▶ **Instructions to follow**
Figure out the number of lines in the entries that hold the string "theta", then give that number and nothing else.

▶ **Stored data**
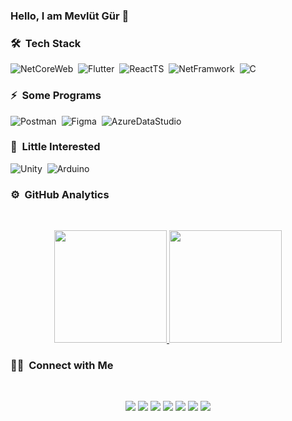 ### Hello, I am Mevlüt Gür 👋

### 🛠 &nbsp;Tech Stack
![NetCoreWeb](https://img.shields.io/badge/-NetCoreWeb-purple?style=flat&logo=c%20sharp)&nbsp;
![Flutter](https://img.shields.io/badge/-Flutter-blue?style=flat&logo=flutter)&nbsp;
![ReactTS](https://img.shields.io/badge/-ReactJS-grey?style=flat&logo=react)&nbsp;
![NetFramwork](https://img.shields.io/badge/-NetFramwork-turquoise?style=flat&logo=c%20sharp)&nbsp;
![C](https://img.shields.io/badge/-C%20Language-05122A?style=flat&logo=C&logoColor=A8B9CC)&nbsp;

### ⚡&nbsp; Some Programs
![Postman](https://img.shields.io/badge/-Postman-05122A?style=flat&logo=postman)&nbsp;
![Figma](https://img.shields.io/badge/-Figma-05122A?style=flat&logo=figma)&nbsp;
![AzureDataStudio](https://img.shields.io/badge/-AzureDataStudio-05122A?style=flat&logo=microsoft%20azure)&nbsp;

### 🌱&nbsp; Little Interested

![Unity](https://img.shields.io/badge/-Unity-05122A?style=flat&logo=unity)&nbsp;
![Arduino](https://img.shields.io/badge/-Arduino-05122A?style=flat&logo=arduino)&nbsp;

### ⚙️ &nbsp;GitHub Analytics
<br>
<p align="center">
<a href="https://github.com/mwlt68">
  <img height="180em" src="https://github-readme-stats-eight-theta.vercel.app/api?username=mwlt68&show_icons=true&theme=algolia&include_all_commits=true&count_private=true"/>
  <img height="180em" src="https://github-readme-stats-eight-theta.vercel.app/api/top-langs/?username=mwlt68&layout=compact&langs_count=8&theme=algolia"/>
</a>
</p>

### 🤝🏻 &nbsp;Connect with Me
<br>
<p align="center">
<a href="mailto:mwltgr@gmail.com"><img src="https://img.shields.io/badge/-mwltgr@gmail.com-yellow?style=flat&logo=Gmail&logoColor=white"/></a>
<a href="https://www.youtube.com/channel/UCTa2P2f09Qwymtz4fIIJG8A"><img src="https://img.shields.io/badge/-YouTube-red?style=flat&logo=youtube&logoColor=white"/></a>
<a href="https://stackoverflow.com/users/12603069/mevl%c3%bct-g%c3%bcr"><img src="https://img.shields.io/badge/-StackOverflow-orange?style=flat&logo=Stack%20Overflow&logoColor=white"/></a>
<a href="https://www.hackerrank.com/mwltgr"><img src="https://img.shields.io/badge/-@mwltgr-green?style=flat&logo=HackerRank&logoColor=white"/></a>
<a href="https://mwltgr.medium.com/"><img src="https://img.shields.io/badge/-@mwltgr-black?style=flat&logo=medium&logoColor=white"/></a>
<a href="https://www.linkedin.com/in/mevl%C3%BCt-g%C3%BCr-560104170/"><img src="https://img.shields.io/badge/-Linkedin-blue?style=flat&logo=Linkedin&logoColor=white"/></a>
<a href="https://mwltgr.blogspot.com/"><img src="https://img.shields.io/badge/-PersenalBlog-turquoise?style=flat&logo=blogger&logoColor=white"/></a>
</p>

▶ **Result**
2